Apparently there is a known issue with QPC on some chipsets, so you may want to make sure you do not have those chipset. Additionally some dual core AMDs may also cause a problem. See the second post by sebbbi, where he states:
QueryPerformanceCounter() and
QueryPerformanceFrequency() offer a
bit better resolution, but have
different issues. For example in
Windows XP, all AMD Athlon X2 dual
core CPUs return the PC of either of
the cores "randomly" (the PC sometimes
jumps a bit backwards), unless you
specially install AMD dual core driver
package to fix the issue. We haven't
noticed any other dual+ core CPUs
having similar issues (p4 dual, p4 ht,
core2 dual, core2 quad, phenom quad).
From this answer.
You should always expect the core frequency to change on any CPU that supports technology such as SpeedStep or Cool'n'Quiet. Wall time is not affected, it uses a RTC. You should probably stop using the performance counters, unless you can tolerate a few (5-50) millisecond's worth of occasional phase adjustments, and are willing to perform some math in order to perform the said phase adjustment by continuously or periodically re-normalizing your performance counter values based on the reported performance counter frequency and on RTC low-resolution time (you can do this on-demand, or asynchronously from a high-resolution timer, depending on your application's ultimate needs.)
You can try to use the Stopwatch class from .NET, it could help with your problem since it abstracts from all this low-lever stuff.
Use the IsHighResolution property to see whether the timer is based on a high-resolution performance counter.

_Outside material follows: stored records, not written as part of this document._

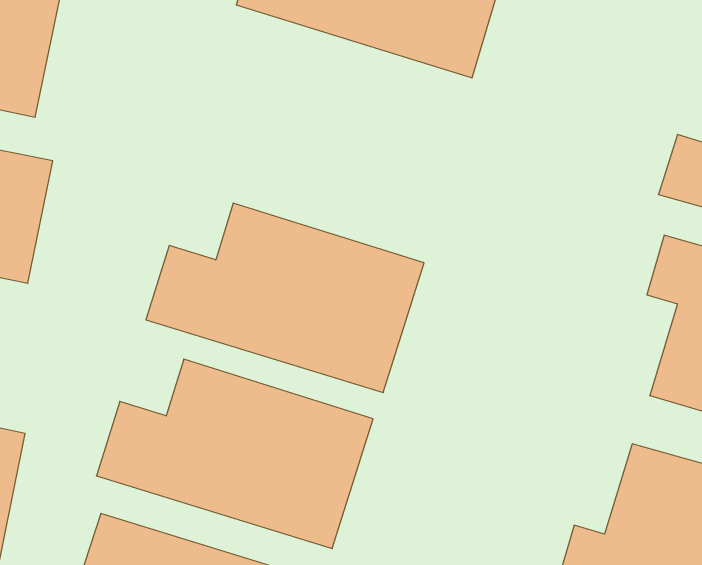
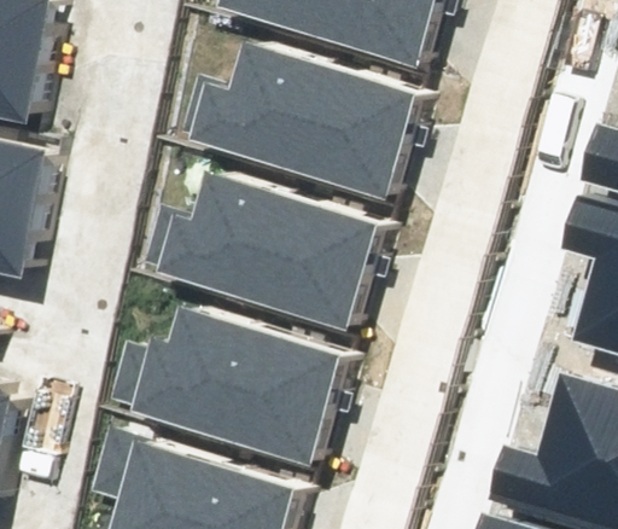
building: none -> [191,45,420,202]

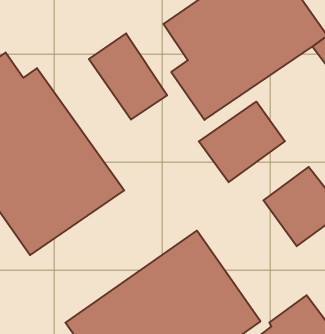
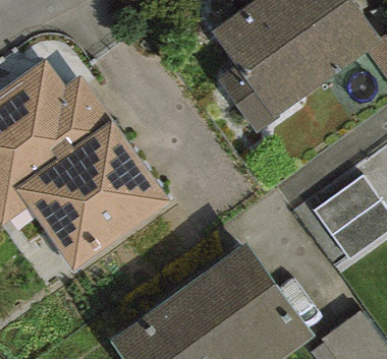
building: [89,33,167,120] -> none
building: [199,102,285,182] -> none

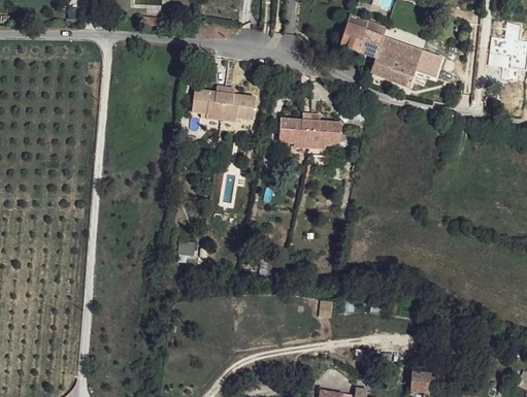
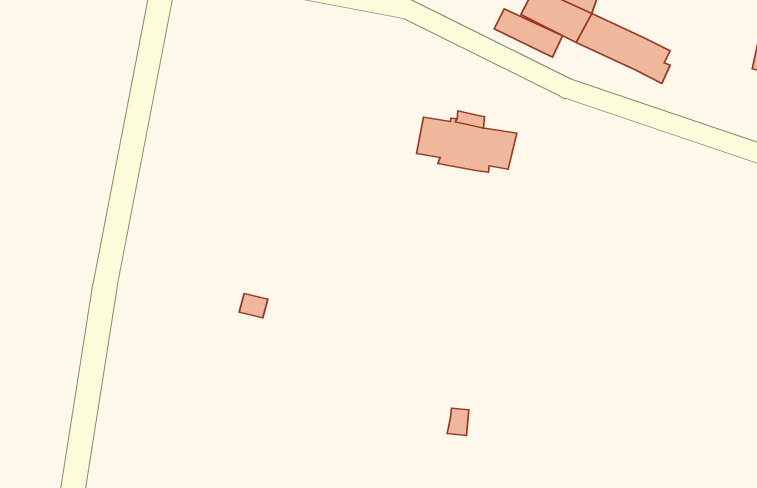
building: [370,59,415,87] -> [494,9,563,57]
building: [193,87,256,121] -> none

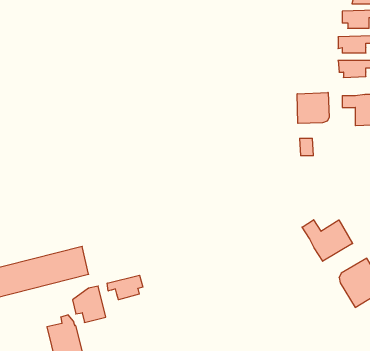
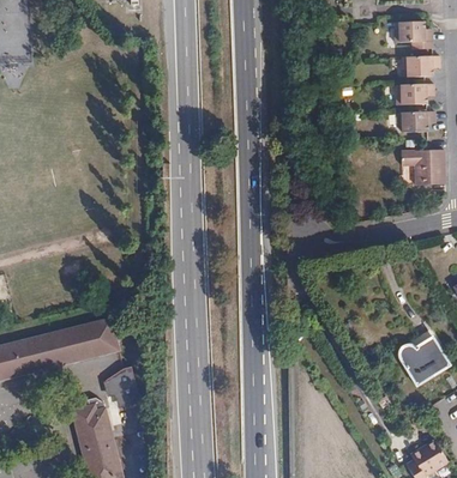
building: [297,92,329,123] -> none
building: [302,220,353,261] -> none
building: [107,275,143,300] -> none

Note: On a multiprocessor computer, it
does not matter which processor the
thread runs on. However, because of
bugs in the BIOS or the Hardware
Abstraction Layer (HAL), you can get
different timing results on different
processors. To specify processor
affinity for a thread, use the
ProcessThread..::.ProcessorAffinity
method.
Just a shot in the dark.
On my home PC I used to have "AI NOS" or something like that enabled in the BIOS. I suspect this screwed up the QueryPerformanceCounter/QueryPerformanceFrequency APIs because although the system clock ran at the normal rate, and normal apps ran perfectly, all full screen 3D games ran about 10-15% too fast, causing, for example, adjacent lines of dialog in a game to trip on each other.

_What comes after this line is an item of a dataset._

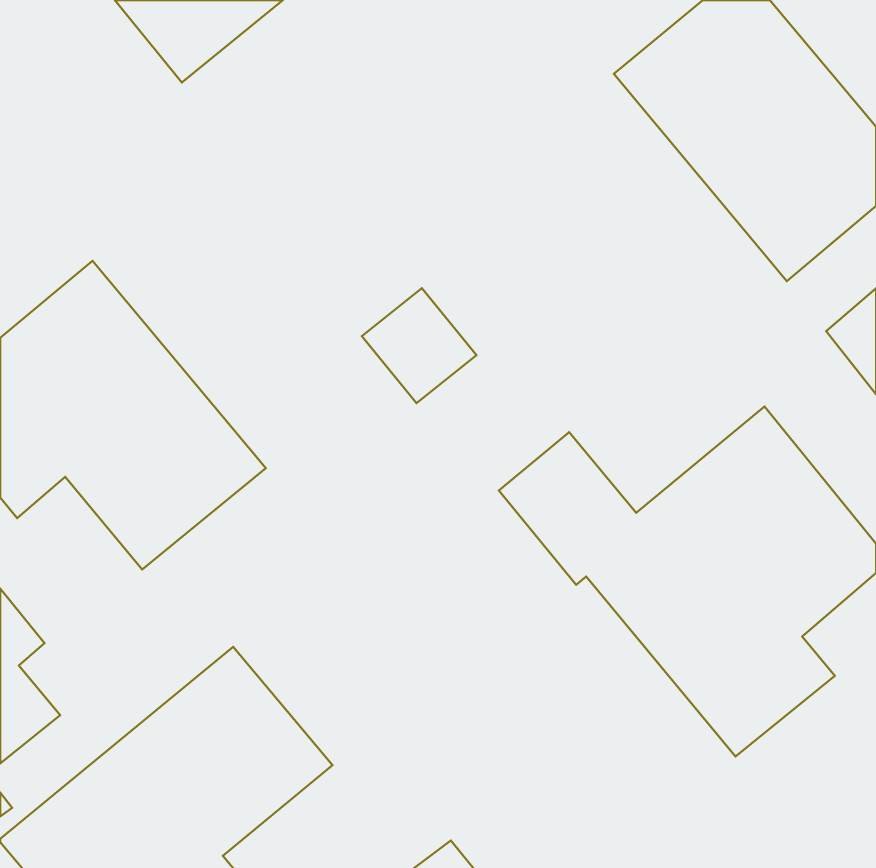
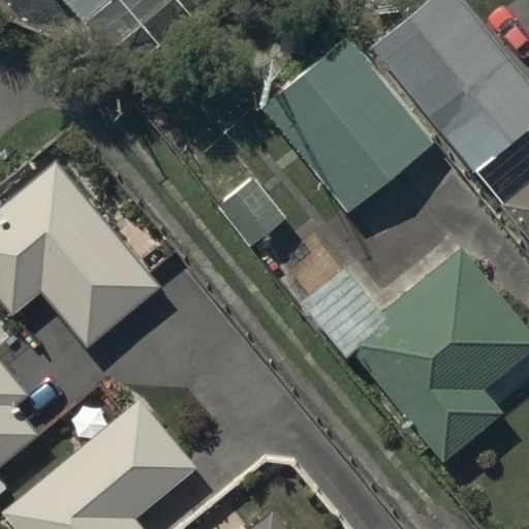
building: none -> [260,38,433,213]

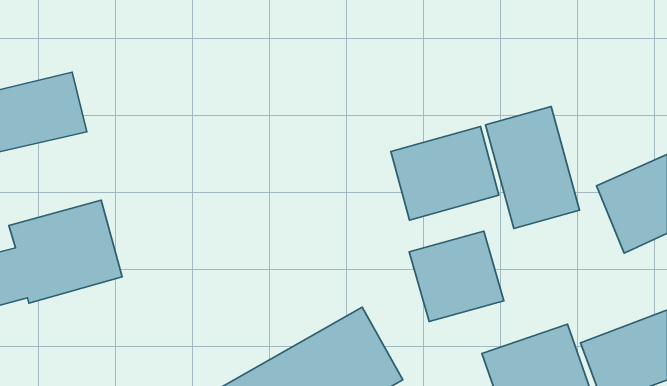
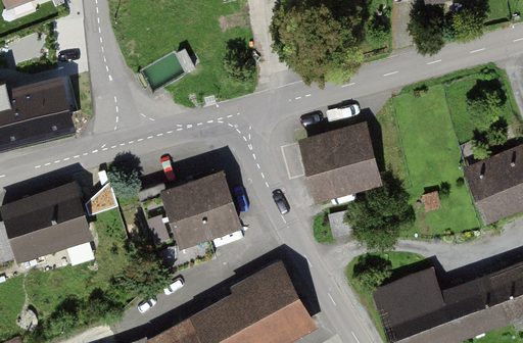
building: [486,106,579,229] -> none
building: none -> [136,172,245,252]
building: [409,231,504,322] -> none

I'm afraid you can't say "I shouldn't have this problem" when you're using QueryPerformance* - while the documentation states that the value returned by QueryPerformanceFrequency is constant, practical experimentation shows that it really isn't.

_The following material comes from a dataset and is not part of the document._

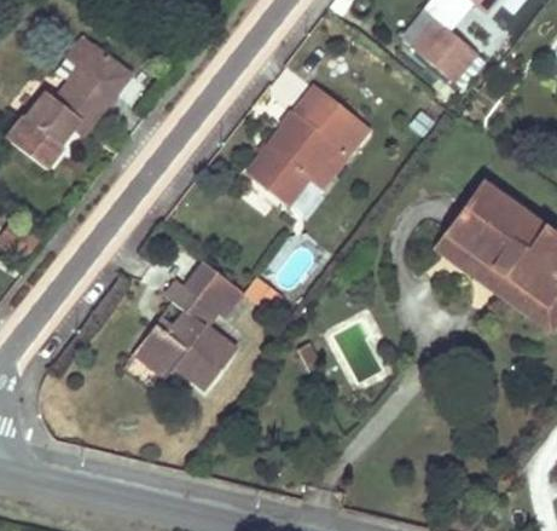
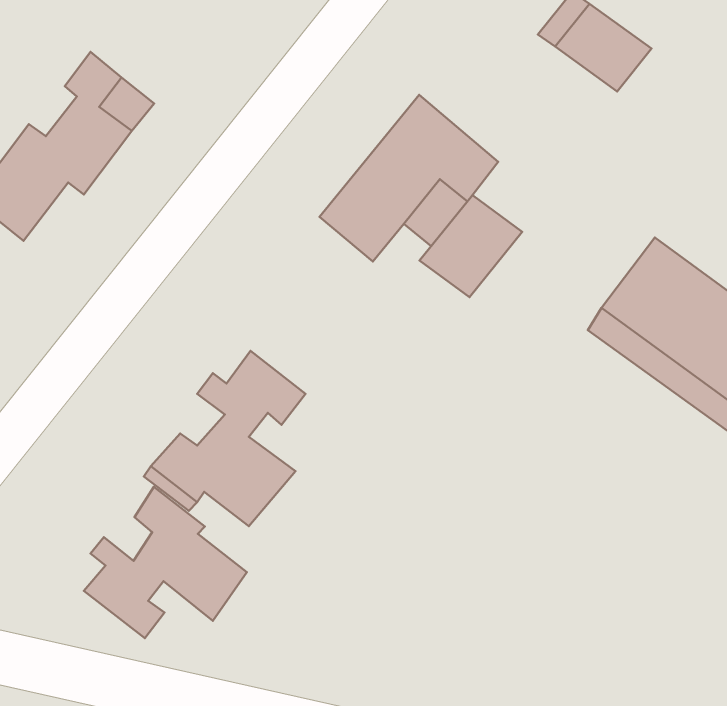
building: none -> [420,195,522,297]
building: none -> [84,487,247,638]

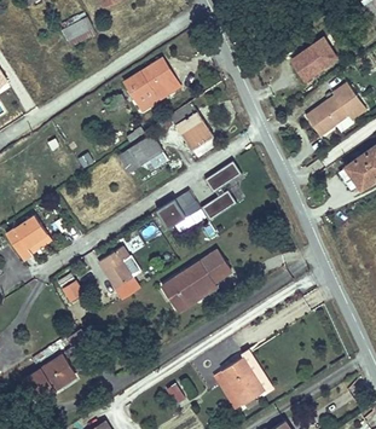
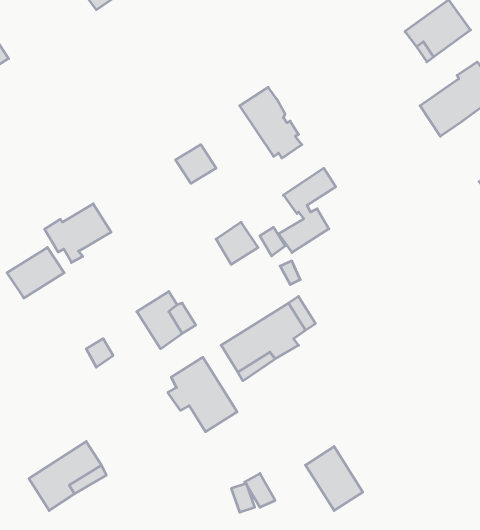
building: [123,58,179,100] -> none
building: none -> [45,204,111,263]
building: none -> [168,357,237,432]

However you also don't want to be calling QPF every time you call QPC either. In practice we found that periodically (in our case once a second) calling QPF to get a fresh value kept the timers synchronised well enough for reliable profiling.
As has been pointed out as well, you need to keep all of your QPC calls on a single processor for consistent results. While this might not matter for profiling purposes (because you can just use ProcessorAffinity to lock the thread onto a single CPU), you don't want to do this for timing which is running as part of a proper multi-threaded application (because then you run the risk of locking a hard working thread to a CPU which is busy).
Especially don't arbitrarily lock to CPU 0, because you can guarantee that some other badly coded application has done that too, and then both applications will fight over CPU time on CPU 0 while CPU 1 (or 2 or 3) sit idle. Randomly choose from the set of available CPUs and you have at least a fighting chance that you're not locked to an overloaded CPU.